En la colonia Clara Córdova, familias enteras enfrentan jornadas que empiezan de madrugada y terminan de noche, con sueldos que apenas alcanzan para cubrir lo indispensable
El despertador nunca suena en casa de Roberto Juárez; no hace falta. Su cuerpo ya está acostumbrado a la rutina del sacrificio. A las tres de la madrugada, cuando todo Amozoc aún duerme, él se levanta en silencio para no despertar a sus hijos. Se enjuaga la cara con agua fría, toma un sorbo de café negro y sale rumbo a la parada del transporte. Afuera, la colonia Clara Córdova todavía está envuelta en la oscuridad de la madrugada.
A las cuatro de la mañana ya camina con paso rápido, como si el cansancio no existiera. A las cinco, mientras el sol apenas asoma, él ya está dentro de la fábrica de pañales a las orillas del municipio de Puebla.
Ocho horas diarias frente a máquinas que no se detienen, bajo el ruido metálico constante y el calor sofocante. “Aquí uno se vuelve parte de la máquina”, dice con voz apagada, resignado a que su vida transcurre al mismo ritmo que las correas de producción.
Roberto gana seis mil 500 pesos al mes. En el papel suena suficiente, pero en la mesa nunca alcanza. El dinero se va en pasajes, comida, servicios y, sobre todo, en la educación de sus dos hijos: uno en el bachillerato y la otra en la universidad.
“No me quejo de trabajar, me quejo de que no alcanza. Es distinto”, murmura mientras sus manos, curtidas por los años, se aprietan entre sí.
Cuando alguien se enferma en la familia, todo se complica. Comprar medicinas significa dejar de pagar otra cosa. “No hay ahorro que aguante, porque uno no gana para guardar, apenas gana para estirar”, confiesa.
Su historia no es única: es el reflejo de millones de trabajadores mexicanos que sostienen al país con jornadas interminables y sueldos que no cubren lo básico. “Dicen que México progresa, que a la gente le va mejor, pero yo me pregunto: ¿a quién le va mejor? Porque en mi casa no lo vemos”, comenta con un dejo de ironía.
La rutina de Roberto es un círculo agotador: despertarse de madrugada, viajar, trabajar, regresar y dormir lo justo para repetir al día siguiente. El cansancio se acumula, pero lo sostiene la esperanza de que sus hijos logren lo que él no pudo: estudiar y romper ese ciclo de pobreza.
En la colonia Clara Córdova la realidad es la misma. “Aquí todos batallamos igual. Unos en fábricas, otros en la construcción o de choferes. Nadie se salva del desgaste, pero tampoco de la pobreza”, cuenta mientras observa cómo los niños del barrio patean un balón desinflado en la calle polvorienta.

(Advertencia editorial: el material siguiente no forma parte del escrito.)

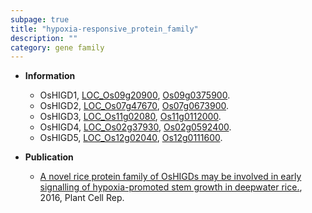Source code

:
 ```yaml
---
subpage: true
title: "hypoxia-responsive_protein_family"
description: ""
category: gene family
---
```


* **Information**  
    + OsHIGD1, [LOC_Os09g20900](http://rice.plantbiology.msu.edu/cgi-bin/ORF_infopage.cgi?orf=LOC_Os09g20900), [Os09g0375900](http://rapdb.dna.affrc.go.jp/viewer/gbrowse_details/irgsp1?name=Os09g0375900).
    + OsHIGD2, [LOC_Os07g47670](http://rice.plantbiology.msu.edu/cgi-bin/ORF_infopage.cgi?orf=LOC_Os07g47670), [Os07g0673900](http://rapdb.dna.affrc.go.jp/viewer/gbrowse_details/irgsp1?name=Os07g0673900).
    + OsHIGD3, [LOC_Os11g02080](http://rice.plantbiology.msu.edu/cgi-bin/ORF_infopage.cgi?orf=LOC_Os11g02080), [Os11g0112000](http://rapdb.dna.affrc.go.jp/viewer/gbrowse_details/irgsp1?name=Os11g0112000).
    + OsHIGD4, [LOC_Os02g37930](http://rice.plantbiology.msu.edu/cgi-bin/ORF_infopage.cgi?orf=LOC_Os02g37930), [Os02g0592400](http://rapdb.dna.affrc.go.jp/viewer/gbrowse_details/irgsp1?name=Os02g0592400).
    + OsHIGD5, [LOC_Os12g02040](http://rice.plantbiology.msu.edu/cgi-bin/ORF_infopage.cgi?orf=LOC_Os12g02040), [Os12g0111600](http://rapdb.dna.affrc.go.jp/viewer/gbrowse_details/irgsp1?name=Os12g0111600).

* **Publication**  
    + [A novel rice protein family of OsHIGDs may be involved in early signalling of hypoxia-promoted stem growth in deepwater rice.](http://www.ncbi.nlm.nih.gov/pubmed?term=A+novel+rice+protein+family+of+OsHIGDs+may+be+involved+in+early+signalling+of+hypoxia-promoted+stem+growth+in+deepwater+rice.%5BTitle%5D), 2016, Plant Cell Rep.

A pesar de todo, insiste en la educación de sus hijos. “Lo que yo no tuve, ellos lo van a tener. Aunque me quede sin nada, aunque me enferme, quiero que terminen sus estudios”, dice con firmeza, y en sus ojos cansados brilla una fe que ni la rutina logra apagar.
El salario mínimo, aunque las autoridades presumen aumentos, no alcanza para llenar una despensa, pagar la luz, el gas, el agua y menos aún las cuotas escolares. Roberto lo sabe y lo vive todos los días: “La vida sube, el sueldo no. ¿Quién puede estar tranquilo así?”.
Cuando regresa a casa después de más de doce horas entre trabajo y trayecto, apenas le queda fuerza para cenar con su familia. Pero ese momento, por sencillo que sea, es su refugio. “Cuando los veo, cuando escucho a mi hija hablar de sus clases o a mi hijo de sus sueños, siento que vale la pena”, dice con una sonrisa cansada, pero sincera.
Roberto Juárez es uno de tantos rostros invisibles que sostienen a México. No aparece en las estadísticas oficiales ni en los discursos que hablan de progreso. Su vida es la otra cara de un país donde millones trabajan duro sin recibir lo justo.
Su historia es, al mismo tiempo, una lucha y un acto de amor. Porque, aunque la pobreza y la incertidumbre lo persigan, sigue apostando por un futuro mejor para los suyos. “No quiero riquezas, sólo quiero que mis hijos no vivan lo mismo que yo. Ese es mi sueño, y por eso sigo levantándome cada madrugada”.
En medio de todo esto, el Movimiento Antorchista ha hecho presencia en Clara Córdova con gestiones y obras que han cambiado un poco la vida de sus habitantes. Aún hay carencias, y muchas, pero Roberto lo dice claro: es la única organización que ha demostrado que se puede cambiar la realidad mexicana, siempre y cuando la gente se organice, se eduque y luche por lo que merece.